I have a couple of Dan Esposito's Tyco books on order. I have collected Days of Thunder cars for awhile and decided I wanted to complete set, the ironic thing is I have multiples of some of the 'Lumina' versions but no cars without the airdam.


----------



## Grandcheapskate (Jan 5, 2006)

There are four versions of the Days of Thunder twinpack.
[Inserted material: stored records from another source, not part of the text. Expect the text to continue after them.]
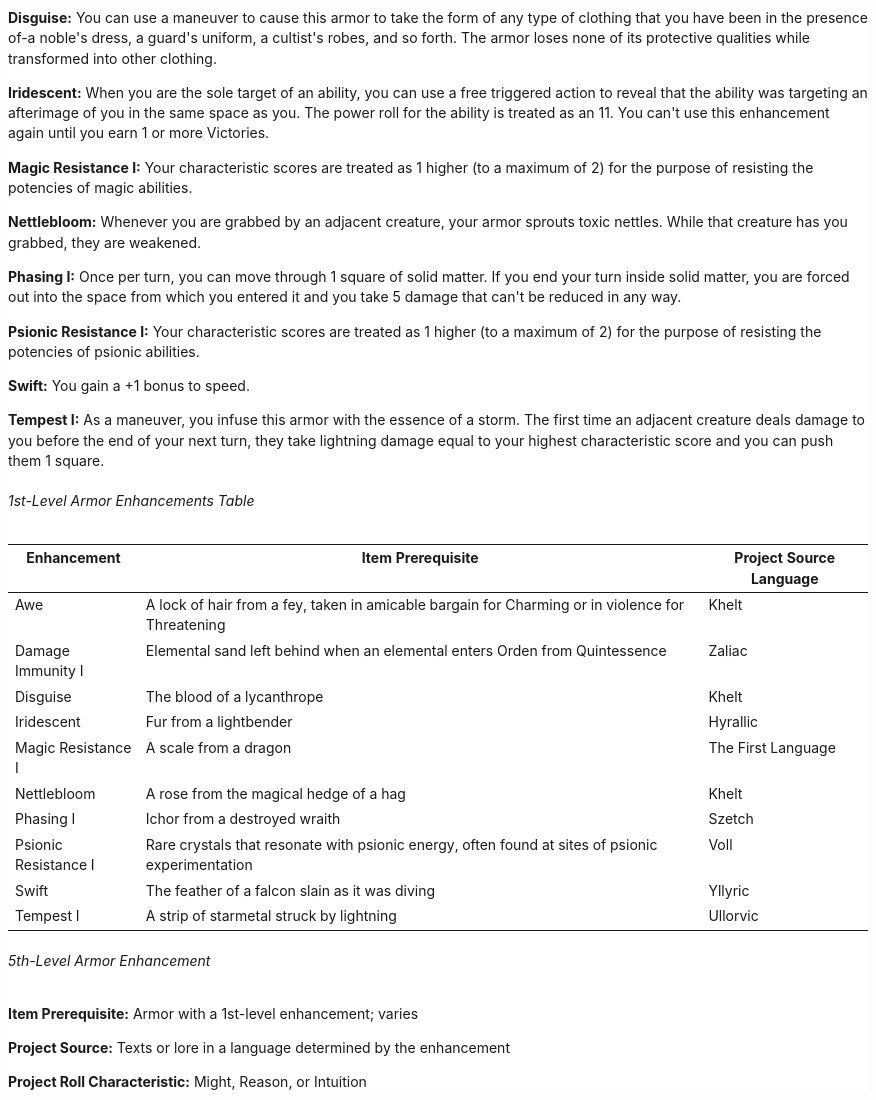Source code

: **Disguise:** You can use a maneuver to cause this armor to take the form of any type of clothing that you have been in the presence of-a noble's dress, a guard's uniform, a cultist's robes, and so forth. The armor loses none of its protective qualities while transformed into other clothing.

**Iridescent:** When you are the sole target of an ability, you can use a free triggered action to reveal that the ability was targeting an afterimage of you in the same space as you. The power roll for the ability is treated as an 11. You can't use this enhancement again until you earn 1 or more Victories.

**Magic Resistance I:** Your characteristic scores are treated as 1 higher (to a maximum of 2) for the purpose of resisting the potencies of magic abilities.

**Nettlebloom:** Whenever you are grabbed by an adjacent creature, your armor sprouts toxic nettles. While that creature has you grabbed, they are weakened.

**Phasing I:** Once per turn, you can move through 1 square of solid matter. If you end your turn inside solid matter, you are forced out into the space from which you entered it and you take 5 damage that can't be reduced in any way.

**Psionic Resistance I:** Your characteristic scores are treated as 1 higher (to a maximum of 2) for the purpose of resisting the potencies of psionic abilities.

**Swift:** You gain a +1 bonus to speed.

**Tempest I:** As a maneuver, you infuse this armor with the essence of a storm. The first time an adjacent creature deals damage to you before the end of your next turn, they take lightning damage equal to your highest characteristic score and you can push them 1 square.

###### 1st-Level Armor Enhancements Table

| Enhancement          | Item Prerequisite                                                                                | Project Source Language |
| -------------------- | ------------------------------------------------------------------------------------------------ | ----------------------- |
| Awe                  | A lock of hair from a fey, taken in amicable bargain for Charming or in violence for Threatening | Khelt                   |
| Damage Immunity I    | Elemental sand left behind when an elemental enters Orden from Quintessence                      | Zaliac                  |
| Disguise             | The blood of a lycanthrope                                                                       | Khelt                   |
| Iridescent           | Fur from a lightbender                                                                           | Hyrallic                |
| Magic Resistance I   | A scale from a dragon                                                                            | The First Language      |
| Nettlebloom          | A rose from the magical hedge of a hag                                                           | Khelt                   |
| Phasing I            | Ichor from a destroyed wraith                                                                    | Szetch                  |
| Psionic Resistance I | Rare crystals that resonate with psionic energy, often found at sites of psionic experimentation | Voll                    |
| Swift                | The feather of a falcon slain as it was diving                                                   | Yllyric                 |
| Tempest I            | A strip of starmetal struck by lightning                                                         | Ullorvic                |

###### 5th-Level Armor Enhancement

**Item Prerequisite:** Armor with a 1st-level enhancement; varies

**Project Source:** Texts or lore in a language determined by the enhancement

**Project Roll Characteristic:** Might, Reason, or Intuition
Days of Thunder: City Chevrolet #46 / Superflo #46
w/Lumina & w/airdam
wo/Lumina & w/airdam
wo/Lumina & wo/airdam
wo/Lumina, City wo/airdam, Superflo w/airdam

Joe


----------



## tjetsgrig (Nov 1, 2009)

I have a #27 MGD Pontiac in the package, I haven't seen another # 27.....what gives??


----------



## LeeRoy98 (Jul 8, 2005)

*Dumb question??*

Maybe this is a dumb question, but I must be missing something. How can a car with the Lumina on the windshied be so much more valuable unless in a sealed package? The windshield snaps out and can be moved from car to car... correct? What am I missing?? 
BTW, the Luminas are some of my favorite slot car bodies!

Gary
AKA LeeRoy98
www.marioncountyraceway.com


----------



## Cubic$Racing (Sep 12, 2009)

Good question leeRoy98 I was thinking the same thing. So are we putting the value on the windshield?



LeeRoy98 said:


> Maybe this is a dumb question, but I must be missing something. How can a car with the Lumina on the windshied be so much more valuable unless in a sealed package? The windshield snaps out and can be moved from car to car... correct? What am I missing??
> BTW, the Luminas are some of my favorite slot car bodies!
> 
> Gary
> ...


----------



## 2.8powerranger (Dec 13, 2004)

tjetsgrig said:


> I have a #27 MGD Pontiac in the package, I haven't seen another # 27.....what gives??


I have one also,out of the package #27 but vgc.it'the pontiac with the airdam also


----------



## Im Paul (Nov 3, 2008)

Cubic said:


> Good question leeRoy98 I was thinking the same thing. So are we putting the value on the windshield?


No,the bodies came with less sponsorship deco,like different variations.IF you will view Danny's book you will know what us tyco guys are talking about.Check out the book.research the stuff.

Are you new to collecting tyco products?


----------



## ParkRNDL (Mar 20, 2002)

I may have asked this here before, a while ago, but since this thread is relevant... is this anything particularly special?



















I am NOT any kind of Tyco collector, except to say that I buy ALL the old slot car junk I can find at yard sales and thrift shops and rummage sales, and the easiest stuff to find that way is Tyco (though it's usually pretty well beat when you get it that way). This was at a yard sale a year or two ago on a table full of NASCAR diecast. A few years previously, I got an unopened Petty two-pack like this (an older wing car and a newer Grand Prix, both on HP7s I think) and I admired how pretty they were in the package for a year or two... then I finally popped them out and ran them. Don't wanna do that with these if I can sell or trade them for a bunch of runners; I'd rather have 10 runners than 2 shelf queens any day...

thanks for any info...

--rick


----------



## Grandcheapskate (Jan 5, 2006)

LeeRoy98 said:


> Maybe this is a dumb question, but I must be missing something. How can a car with the Lumina on the windshied be so much more valuable unless in a sealed package? The windshield snaps out and can be moved from car to car... correct? What am I missing??
> BTW, the Luminas are some of my favorite slot car bodies!
> 
> Gary
> ...


 In some respects, you are correct. The real gem in the mall car set is the #3 blue TYCO Lumina. While some of the others are available other ways, it looks like the blue #3 may have been molded in a different color. And the single version blue #3 with airdam will go for a high price if you ever find it packaged.

But you are correct. Someone could swap in a Lumina windshield and call it a mall promo car. But you'd also have to have the right deco and color; at least one car came in two different shades. I'd be leery of anyone not selling them as a complete set. A real collector would keep the set together.

Joe


----------